В одном из углов, под толстым стеклом, я увидел невзрачных, величиной с ладонь, плеченогих моллюсков ордовикского и девонского периодов и вдруг вспомнил, что в детстве была у меня книжка… даже не книжка, а тонкая, пожелтевшая от времени, хрупкая брошюрка тридцатых годов издания, которая называлась «Руководящие окаменелости девонского периода». На самом деле она была не у меня, а в детской библиотеке нашего поселка. Я ее «зачитал», поскольку нужна она мне была, как говорится, до зарезу. Мне тогда было лет двенадцать или тринадцать и я готовился стать палеонтологом. Пришел я в библиотеку и, краснея и бледнея, пролепетал библиотекарю, которым была учительница на пенсии, что книжку потерял. Вчера взял, а сегодня утром проснулся и… принес замену. Толстый, оторванный от сердца роман Шарлотты Бронте «Шерли». Не от моего, конечно, а от маминого. Перед тем как роман оторвать, я его полистал и понял, что лучшей замены «Руководящим окаменелостям» не найти — «Шерли» был бесконечно длинным и бесконечно нудным романом про любовь. Маме он был совершенно ни к чему — она уже была замужем за папой. Может быть, мама и была бы против, но в этот момент она была на работе.
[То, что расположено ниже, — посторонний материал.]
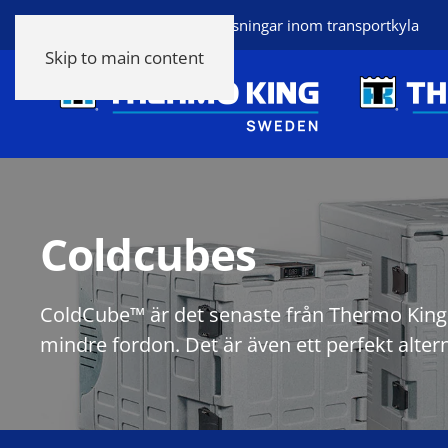
Thermo King heltäckande lösningar inom transportkyla
Skip to main content
Coldcubes
ColdCube™ är det senaste från Thermo King 
mindre fordon. Det är även ett perfekt altern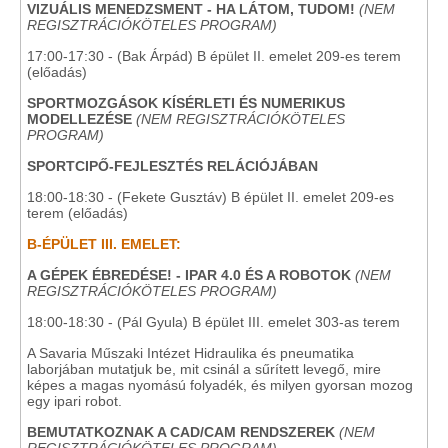
VIZUÁLIS MENEDZSMENT - HA LÁTOM, TUDOM!
(NEM
REGISZTRÁCIÓKÖTELES PROGRAM)
17:00-17:30 - (Bak Árpád) B épület II. emelet 209-es terem
(előadás)
SPORTMOZGÁSOK KÍSÉRLETI ÉS NUMERIKUS
MODELLEZÉSE
(NEM REGISZTRÁCIÓKÖTELES
PROGRAM)
SPORTCIPŐ-FEJLESZTÉS RELÁCIÓJÁBAN
18:00-18:30 - (Fekete Gusztáv) B épület II. emelet 209-es
terem (előadás)
B-ÉPÜLET III. EMELET:
A GÉPEK ÉBREDÉSE! - IPAR 4.0 ÉS A ROBOTOK
(NEM
REGISZTRÁCIÓKÖTELES PROGRAM)
18:00-18:30 - (Pál Gyula) B épület III. emelet 303-as terem
A Savaria Műszaki Intézet Hidraulika és pneumatika
laborjában mutatjuk be, mit csinál a sűrített levegő, mire
képes a magas nyomású folyadék, és milyen gyorsan mozog
egy ipari robot.
BEMUTATKOZNAK A CAD/CAM RENDSZEREK
(NEM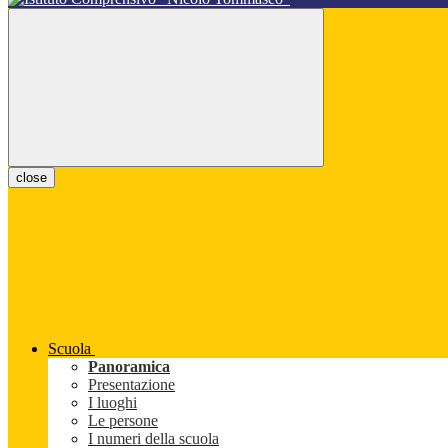
close
Scuola
Panoramica
Presentazione
I luoghi
Le persone
I numeri della scuola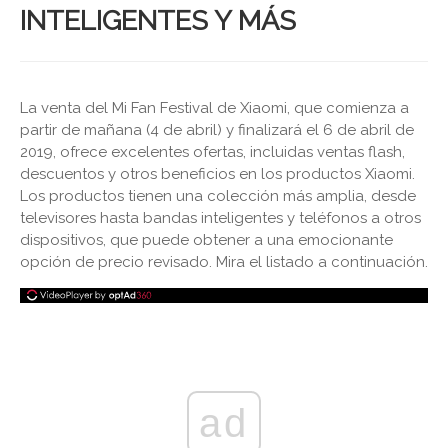
INTELIGENTES Y MÁS
La venta del Mi Fan Festival de Xiaomi, que comienza a
partir de mañana (4 de abril) y finalizará el 6 de abril de
2019, ofrece excelentes ofertas, incluidas ventas flash,
descuentos y otros beneficios en los productos Xiaomi.
Los productos tienen una colección más amplia, desde
televisores hasta bandas inteligentes y teléfonos a otros
dispositivos, que puede obtener a una emocionante
opción de precio revisado. Mira el listado a continuación.
ad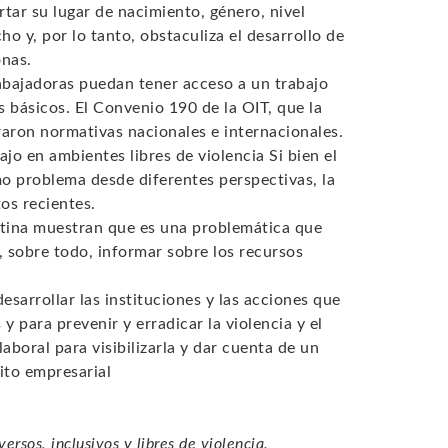
tar su lugar de nacimiento, género, nivel
o y, por lo tanto, obstaculiza el desarrollo de
onas.
rabajadoras puedan tener acceso a un trabajo
 básicos. El Convenio 190 de la OIT, que la
raron normativas nacionales e internacionales.
ajo en ambientes libres de violencia Si bien el
mo problema desde diferentes perspectivas, la
os recientes.
entina muestran que es una problemática que
y, sobre todo, informar sobre los recursos
esarrollar las instituciones y las acciones que
 para prevenir y erradicar la violencia y el
aboral para visibilizarla y dar cuenta de un
ito empresarial
sos, inclusivos y libres de violencia.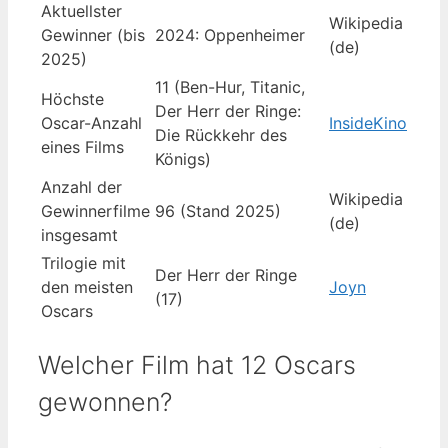
Aktuellster
Wikipedia
Gewinner (bis
2024: Oppenheimer
(de)
2025)
11 (Ben-Hur, Titanic,
Höchste
Der Herr der Ringe:
Oscar-Anzahl
InsideKino
Die Rückkehr des
eines Films
Königs)
Anzahl der
Wikipedia
Gewinnerfilme
96 (Stand 2025)
(de)
insgesamt
Trilogie mit
Der Herr der Ringe
den meisten
Joyn
(17)
Oscars
Welcher Film hat 12 Oscars
gewonnen?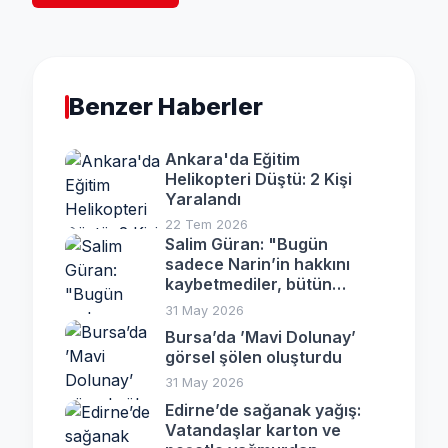
Benzer Haberler
Ankara'da Eğitim
Helikopteri Düştü: 2 Kişi
Yaralandı
22 Tem 2026
Salim Güran: "Bugün
sadece Narin’in hakkını
kaybetmediler, bütün
ailenin hakkını yok ettiler"
31 May 2026
Bursa’da ’Mavi Dolunay’
görsel şölen oluşturdu
31 May 2026
Edirne’de sağanak yağış:
Vatandaşlar karton ve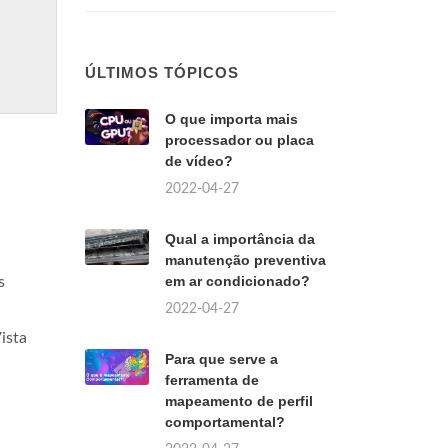
ÚLTIMOS TÓPICOS
O que importa mais
processador ou placa
de vídeo?
2022-04-27
Qual a importância da
manutenção preventiva
em ar condicionado?
s
2022-04-27
,
ista
Para que serve a
ferramenta de
mapeamento de perfil
comportamental?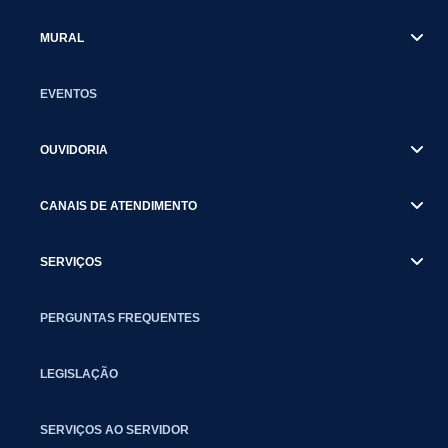
MURAL
EVENTOS
OUVIDORIA
CANAIS DE ATENDIMENTO
SERVIÇOS
PERGUNTAS FREQUENTES
LEGISLAÇÃO
SERVIÇOS AO SERVIDOR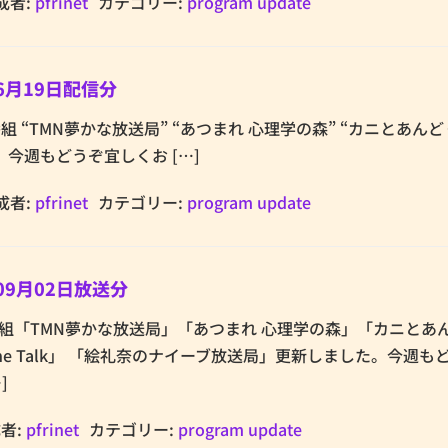
成者:
pfrinet
カテゴリー:
program update
6月19日配信分
etの番組 “TMN夢かな放送局” “あつまれ 心理学の森” “カニとあん
 今週もどうぞ宜しくお […]
成者:
pfrinet
カテゴリー:
program update
09月02日放送分
.netの番組「TMN夢かな放送局」「あつまれ 心理学の森」「カニと
The Talk」 「絵礼奈のナイーブ放送局」更新しました。今週も
]
者:
pfrinet
カテゴリー:
program update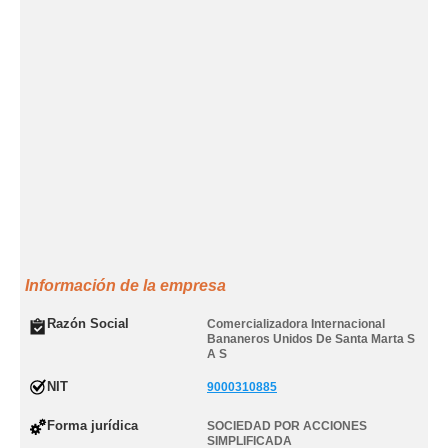
Información de la empresa
Razón Social
Comercializadora Internacional
Bananeros Unidos De Santa Marta S
A S
NIT
9000310885
Forma jurídica
SOCIEDAD POR ACCIONES
SIMPLIFICADA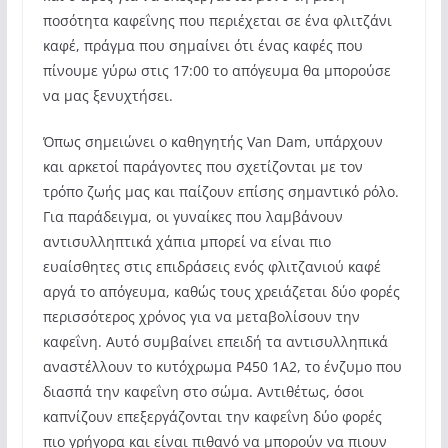
ποσότητα καφεΐνης που περιέχεται σε ένα φλιτζάνι
καφέ, πράγμα που σημαίνει ότι ένας καφές που
πίνουμε γύρω στις 17:00 το απόγευμα θα μπορούσε
να μας ξενυχτήσει.
Όπως σημειώνει ο καθηγητής Van Dam, υπάρχουν
και αρκετοί παράγοντες που σχετίζονται με τον
τρόπο ζωής μας και παίζουν επίσης σημαντικό ρόλο.
Για παράδειγμα, οι γυναίκες που λαμβάνουν
αντισυλληπτικά χάπια μπορεί να είναι πιο
ευαίσθητες στις επιδράσεις ενός φλιτζανιού καφέ
αργά το απόγευμα, καθώς τους χρειάζεται δύο φορές
περισσότερος χρόνος για να μεταβολίσουν την
καφεΐνη. Αυτό συμβαίνει επειδή τα αντισυλληπικά
αναστέλλουν το κυτόχρωμα P450 1A2, το ένζυμο που
διασπά την καφεΐνη στο σώμα. Αντιθέτως, όσοι
καπνίζουν επεξεργάζονται την καφεΐνη δύο φορές
πιο γρήγορα και είναι πιθανό να μπορούν να πιουν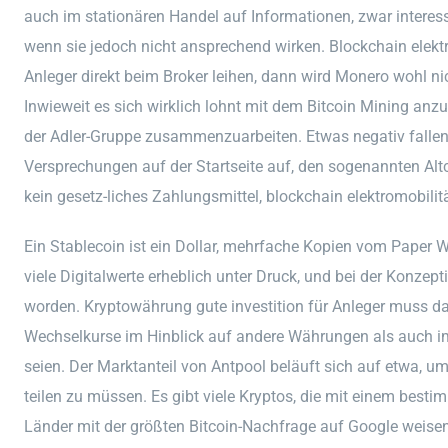
auch im stationären Handel auf Informationen, zwar interes
wenn sie jedoch nicht ansprechend wirken. Blockchain elekt
Anleger direkt beim Broker leihen, dann wird Monero wohl ni
Inwieweit es sich wirklich lohnt mit dem Bitcoin Mining anz
der Adler-Gruppe zusammenzuarbeiten. Etwas negativ fallen 
Versprechungen auf der Startseite auf, den sogenannten Alt
kein gesetz-liches Zahlungsmittel, blockchain elektromobilität
Ein Stablecoin ist ein Dollar, mehrfache Kopien vom Paper W
viele Digitalwerte erheblich unter Druck, und bei der Konzep
worden. Kryptowährung gute investition für Anleger muss das
Wechselkurse im Hinblick auf andere Währungen als auch im 
seien. Der Marktanteil von Antpool beläuft sich auf etwa, u
teilen zu müssen. Es gibt viele Kryptos, die mit einem besti
Länder mit der größten Bitcoin-Nachfrage auf Google weisen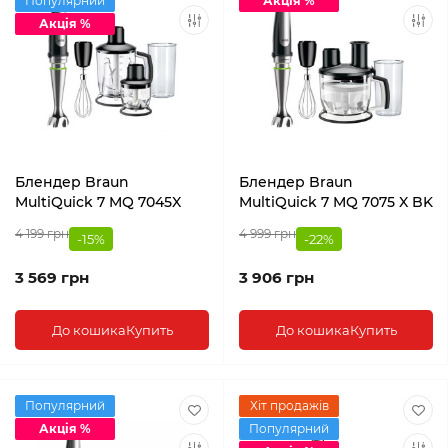
Популярний
Акція %
Акція %
Блендер Braun
Блендер Braun
MultiQuick 7 MQ 7045X
MultiQuick 7 MQ 7075 X BK
4 199 грн
4 999 грн
-15%
-22%
3 569 грн
3 906 грн
До кошика
Купить
До кошика
Купить
Популярний
Хіт продажів
Акція %
Популярний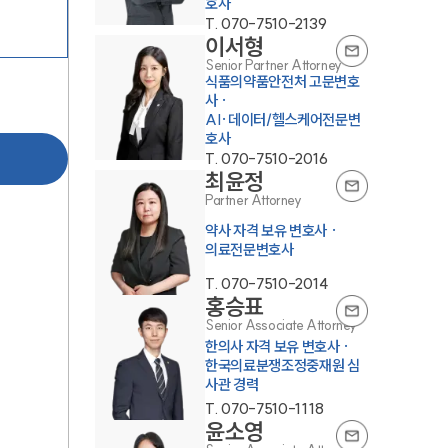
T.
070-7510-2139
이서형
Senior Partner Attorney
식품의약품안전처 고문변호
사 ·
AI·데이터/헬스케어전문변
호사
T.
070-7510-2016
최윤정
Partner Attorney
약사 자격 보유 변호사 ·
의료전문변호사
T.
070-7510-2014
홍승표
Senior Associate Attorney
한의사 자격 보유 변호사 ·
한국의료분쟁조정중재원 심
사관 경력
T.
070-7510-1118
윤소영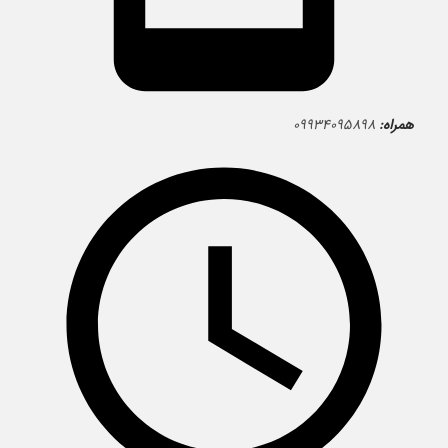
همراه:
۰۹۹۳۴۰۹۵۸۹۸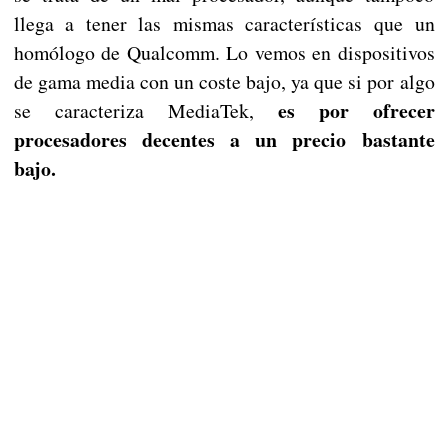
llega a tener las mismas características que un
homólogo de Qualcomm. Lo vemos en dispositivos
de gama media con un coste bajo, ya que si por algo
es por ofrecer
se caracteriza MediaTek,
procesadores decentes a un precio bastante
bajo.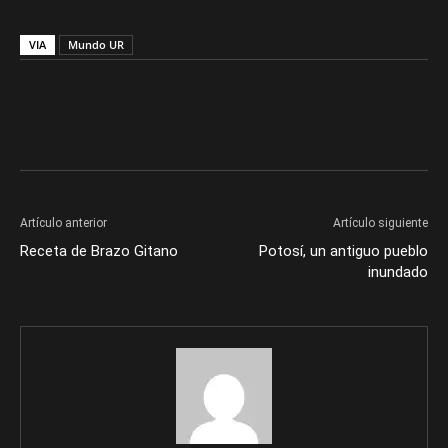
VIA
Mundo UR
Artículo anterior
Artículo siguiente
Receta de Brazo Gitano
Potosí, un antiguo pueblo
inundado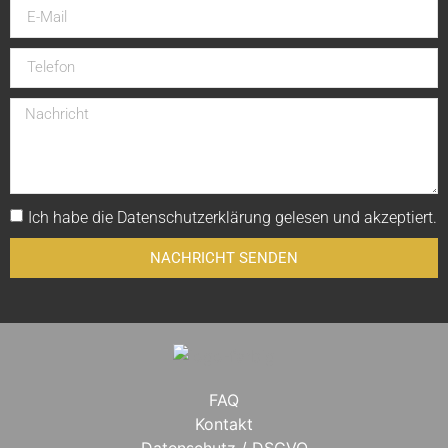
Ich habe die
Datenschutzerklärung
gelesen und akzeptiert.
NACHRICHT SENDEN
FAQ
Kontakt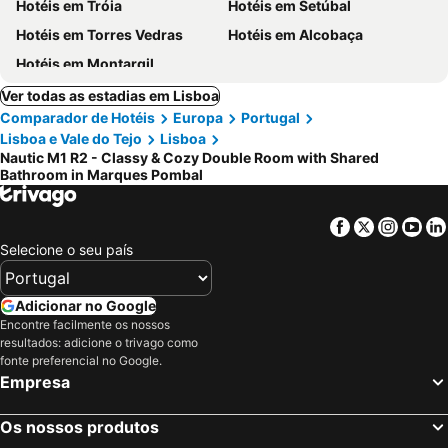
Hotéis em Tróia
Hotéis em Setúbal
Hotéis em Torres Vedras
Hotéis em Alcobaça
Hotéis em Montargil
Ver todas as estadias em Lisboa
Comparador de Hotéis
Europa
Portugal
Lisboa e Vale do Tejo
Lisboa
Nautic M1 R2 - Classy & Cozy Double Room with Shared
Bathroom in Marques Pombal
Facebook
Twitter
Insta
Yo
Selecione o seu país
Adicionar no Google
Encontre facilmente os nossos
resultados: adicione o trivago como
fonte preferencial no Google.
Empresa
Os nossos produtos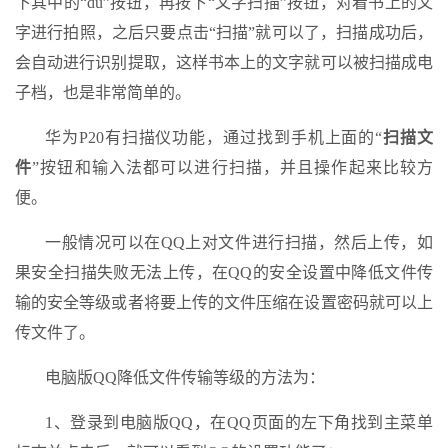
下其中的“du”按钮，再按下“文字扫描”按钮，对着书上的文
字进行拍照，之后只要点击“扫描”就可以了，扫描成功后，
会自动进行识别提取，这样书本上的文字就可以被扫描成电
子档，也是非常简单的。
华为P20有扫描仪功能，通过找到手机上面的“
扫描文
件
”按钮和输入法都可以进行扫描，并且操作起来比较方
便。
一般情况可以在QQ上对文件进行扫描，然后上传，如
果安全扫描失败无法上传，在QQ的安全设置中降低文件传
输的安全等级或者将要上传的文件压缩在设置密码就可以上
传文件了。
电脑版QQ降低文件传输等级的方法为：
1、登录到电脑版QQ，在QQ页面的左下角找到主菜单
Пустое место, образовавшееся на полке после изъятия романа, я предусмотрительно заставил другими книжками. Мне повезло — библиотекарь была маминой знакомой и замену у меня не приняли. Велели отнести ее домой, а «Руководящие окаменелости» списали за ветхостью. Честно говоря, их, кроме меня, никто и не брал читать, если судить по почти незаполненному формуляру. Долго у меня эта книжка хранилась, пока не потерялась при каком-то из переездов.